* **Instructions for the task**: Below are records to be repeated exactly. Leave their pictures behind.

* **Data records**:
++++++++

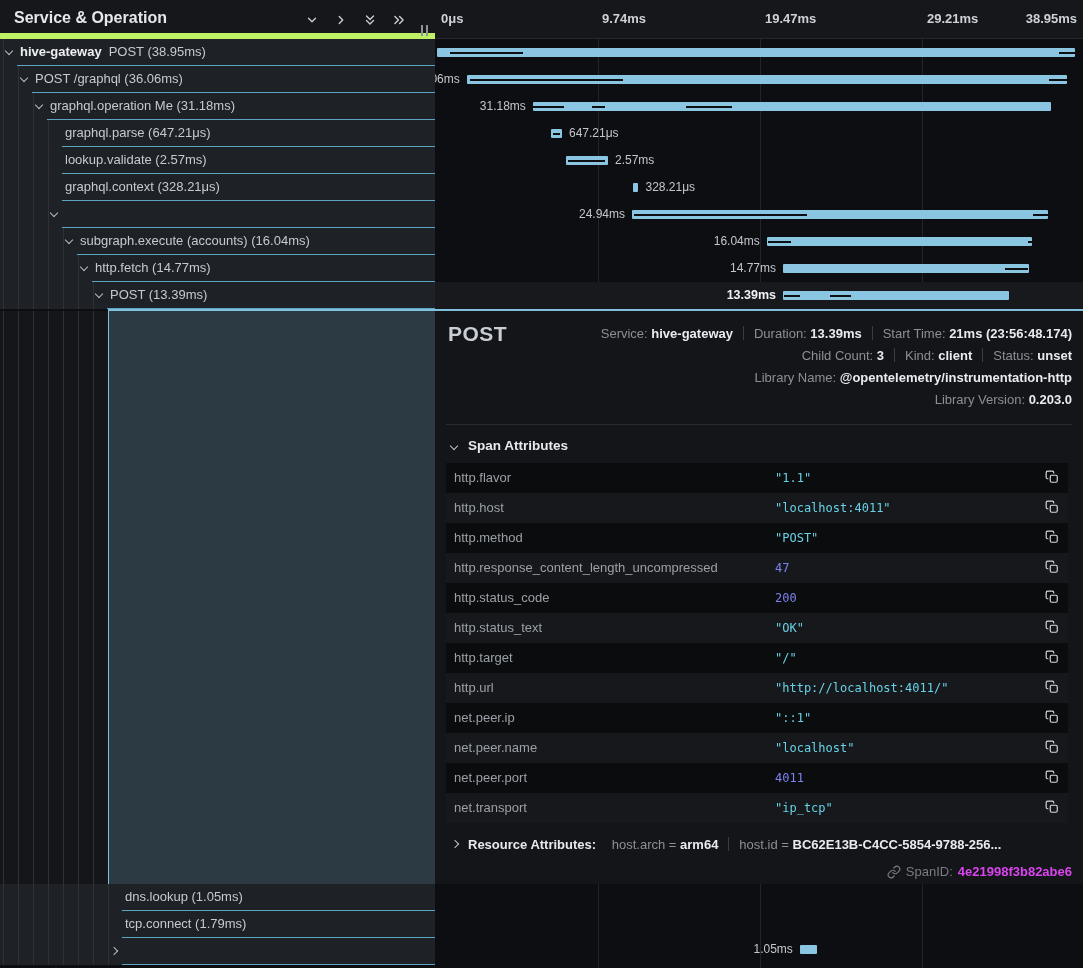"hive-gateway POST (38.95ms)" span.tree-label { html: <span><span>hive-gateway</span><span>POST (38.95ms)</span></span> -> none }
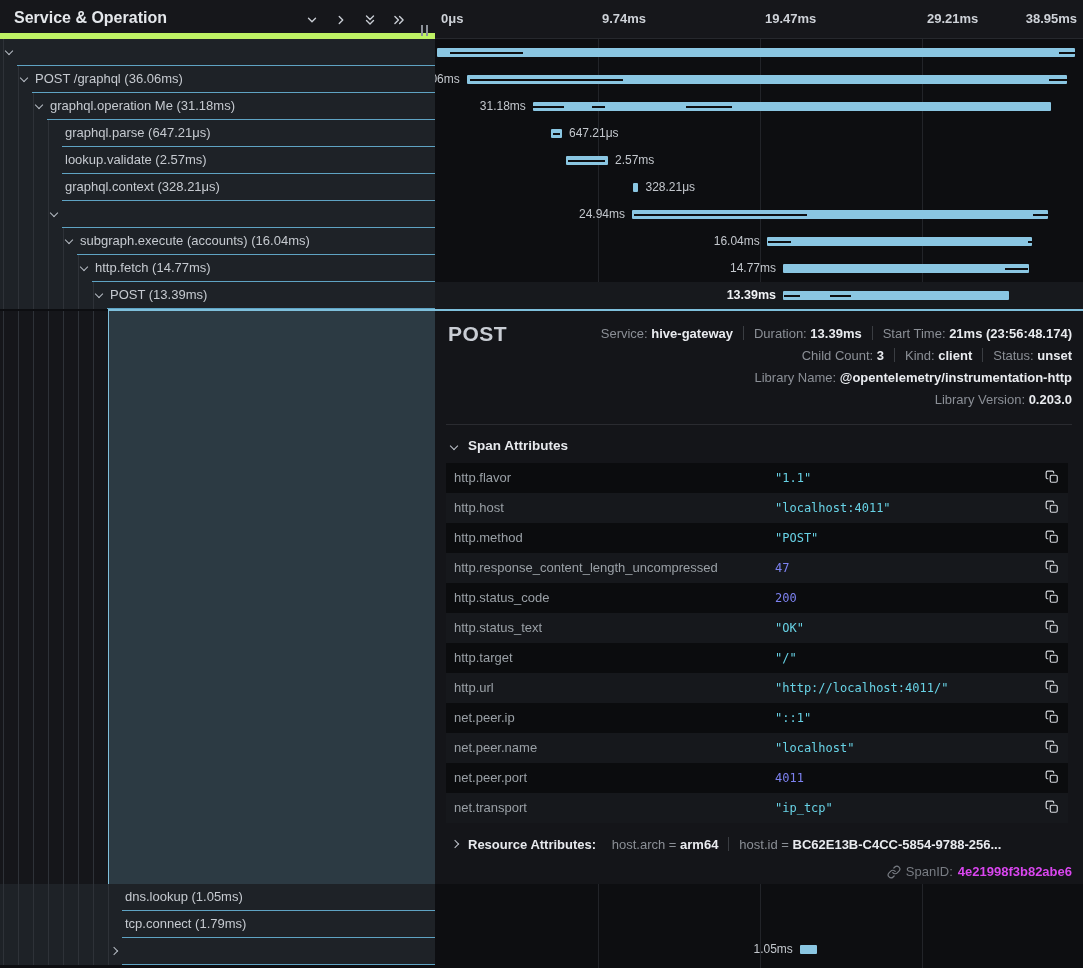"4e21998f3b82abe6" .spanid-val { color: #d946ef -> #a16207 }
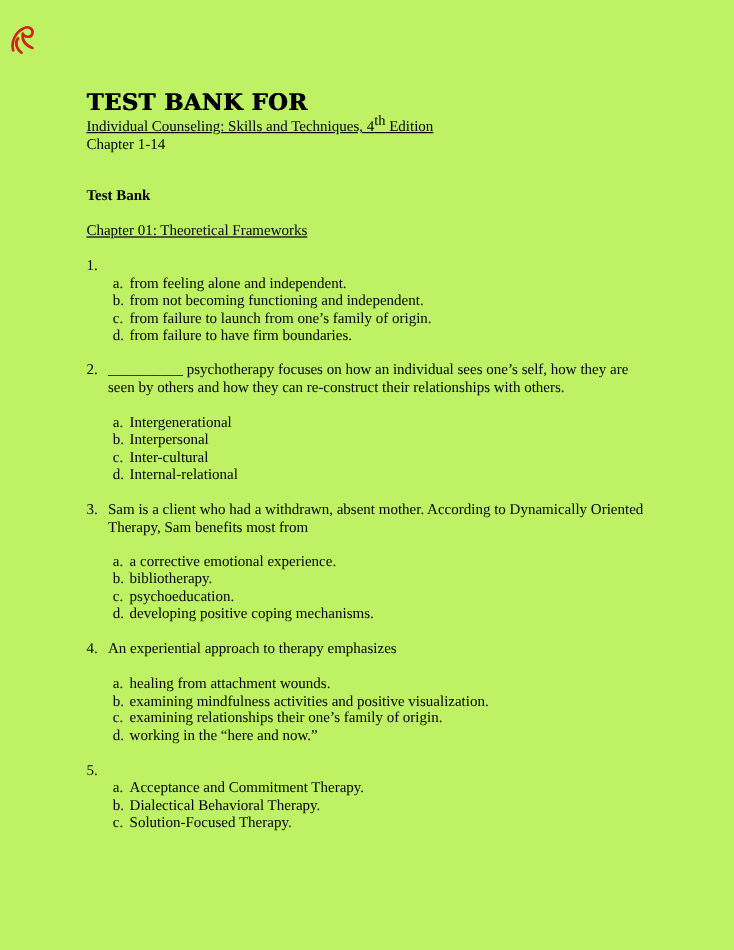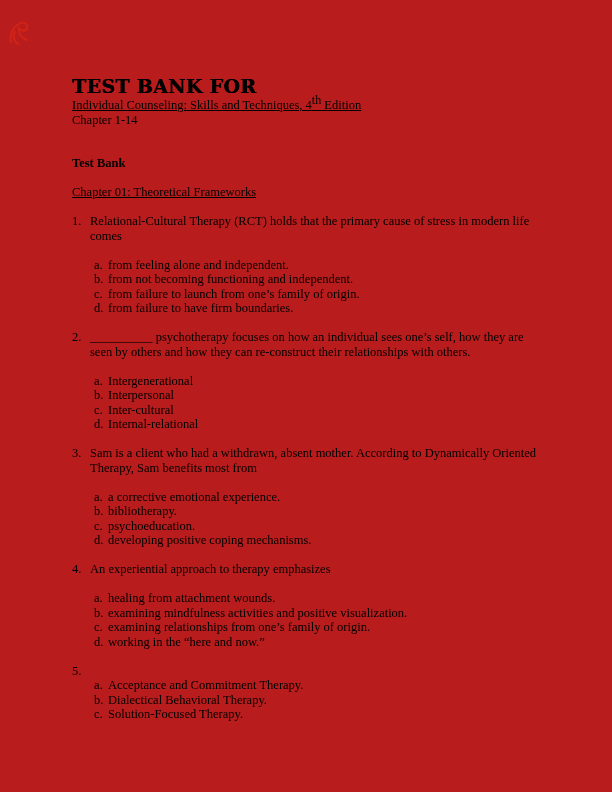"TEST BANK FOR" .page { background: #b91c1c -> #bef264 }
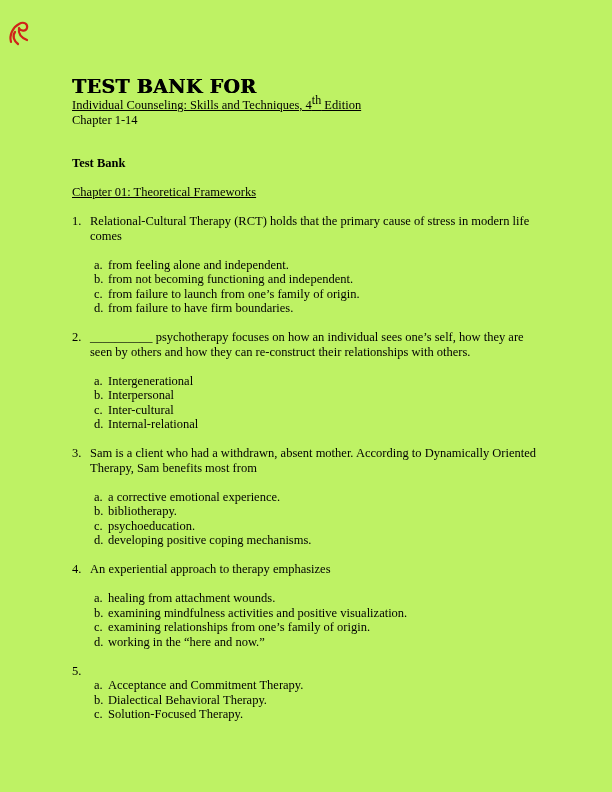"Relational-Cultural Therapy (RCT) holds" div { html: <div>Relational-Cultural Therapy (RCT) holds that the primary cause of stress in modern life comes</div> -> none }
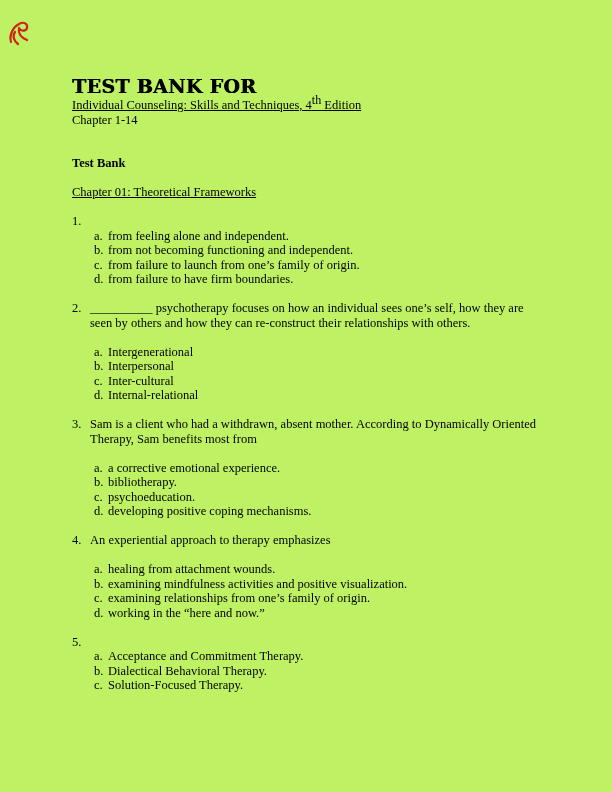"examining relationships from one’s" span.opt-text { text: from -> their }
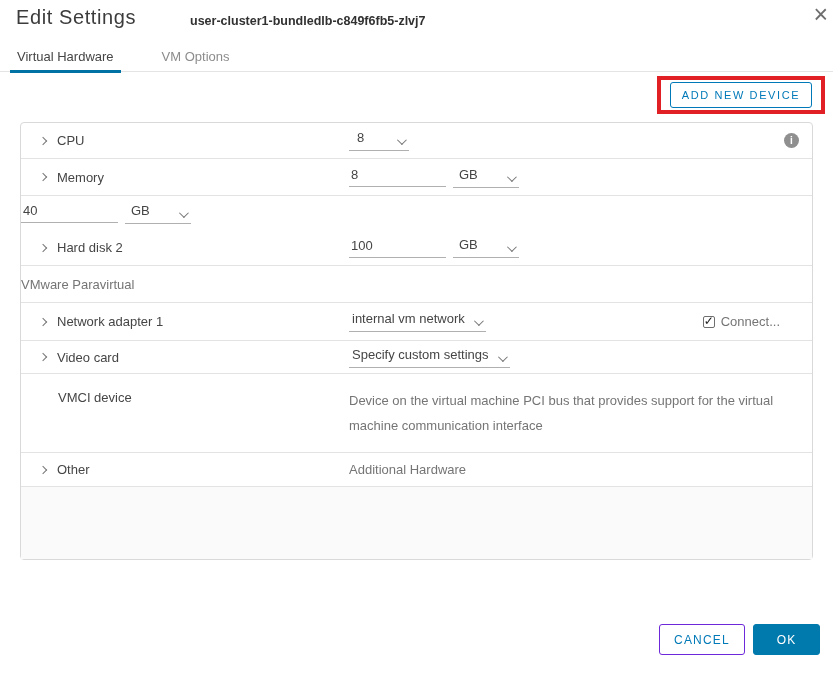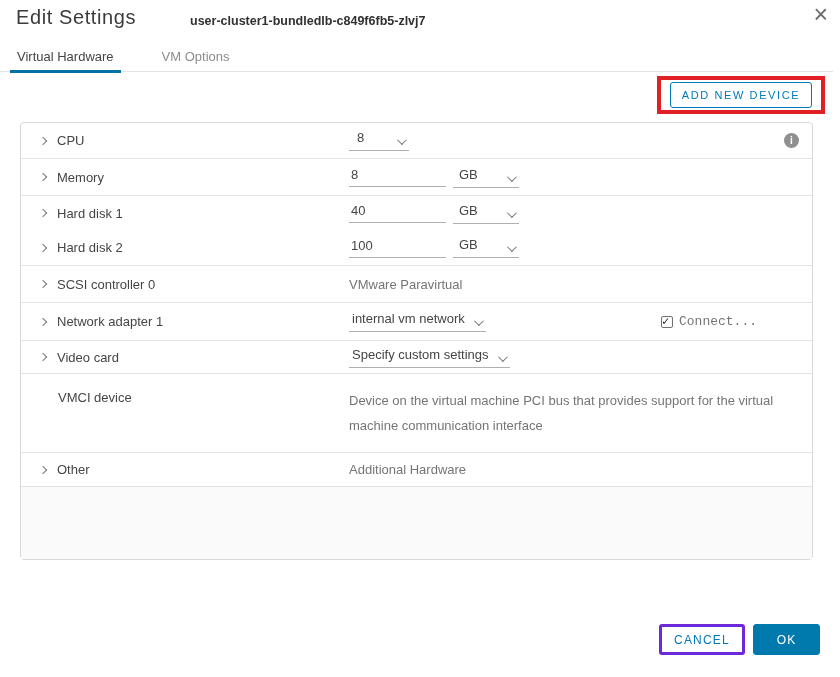"Hard disk 1" div.label-cell { html: <div> <span></span> <span>Hard disk 1</span> </div> -> none }
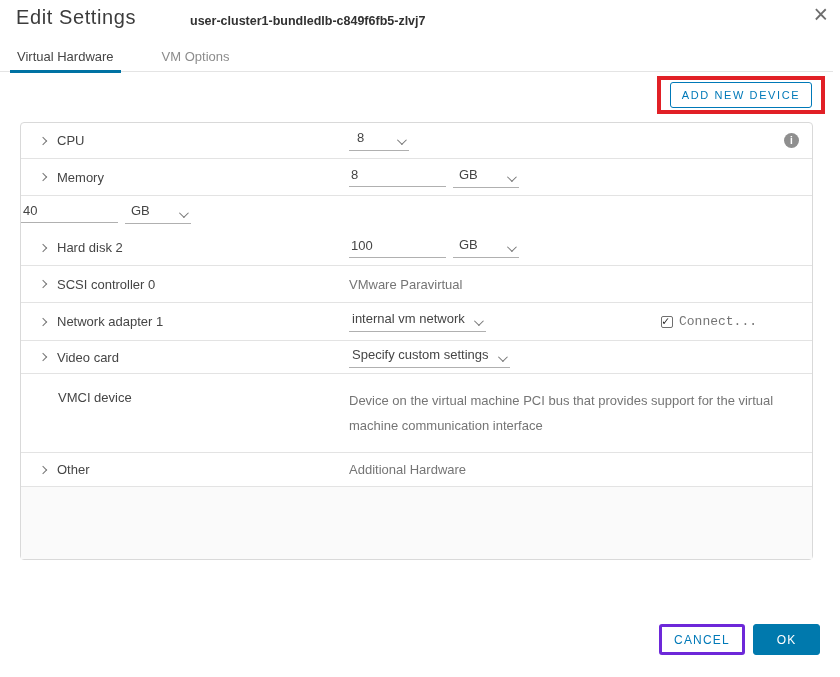"SCSI controller 0" div.label-cell { html: <div> <span></span> <span>SCSI controller 0</span> </div> -> none }
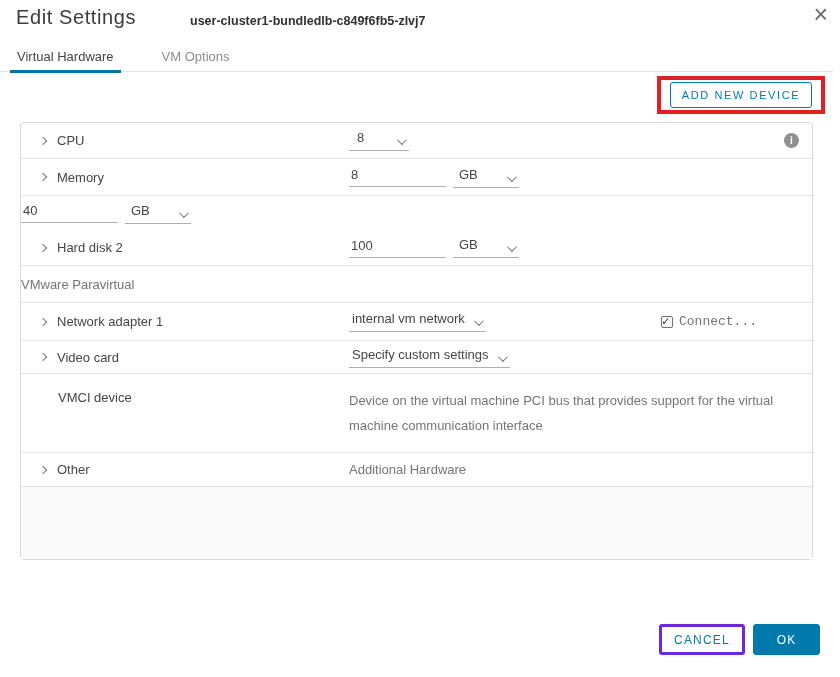"Connect..." .connect { font-family: Liberation Mono, monospace -> none; margin-right: 55px -> 32px }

++++++++

* **Response area**:
"hive-gateway POST (38.95ms)" span.tree-label { html: <span><span>hive-gateway</span><span>POST (38.95ms)</span></span> -> none }
"4e21998f3b82abe6" .spanid-val { color: #d946ef -> #a16207 }
"TEST BANK FOR" .page { background: #b91c1c -> #bef264 }
"Relational-Cultural Therapy (RCT) holds" div { html: <div>Relational-Cultural Therapy (RCT) holds that the primary cause of stress in modern life comes</div> -> none }
"examining relationships from one’s" span.opt-text { text: from -> their }
"Hard disk 1" div.label-cell { html: <div> <span></span> <span>Hard disk 1</span> </div> -> none }
"SCSI controller 0" div.label-cell { html: <div> <span></span> <span>SCSI controller 0</span> </div> -> none }
"Connect..." .connect { font-family: Liberation Mono, monospace -> none; margin-right: 55px -> 32px }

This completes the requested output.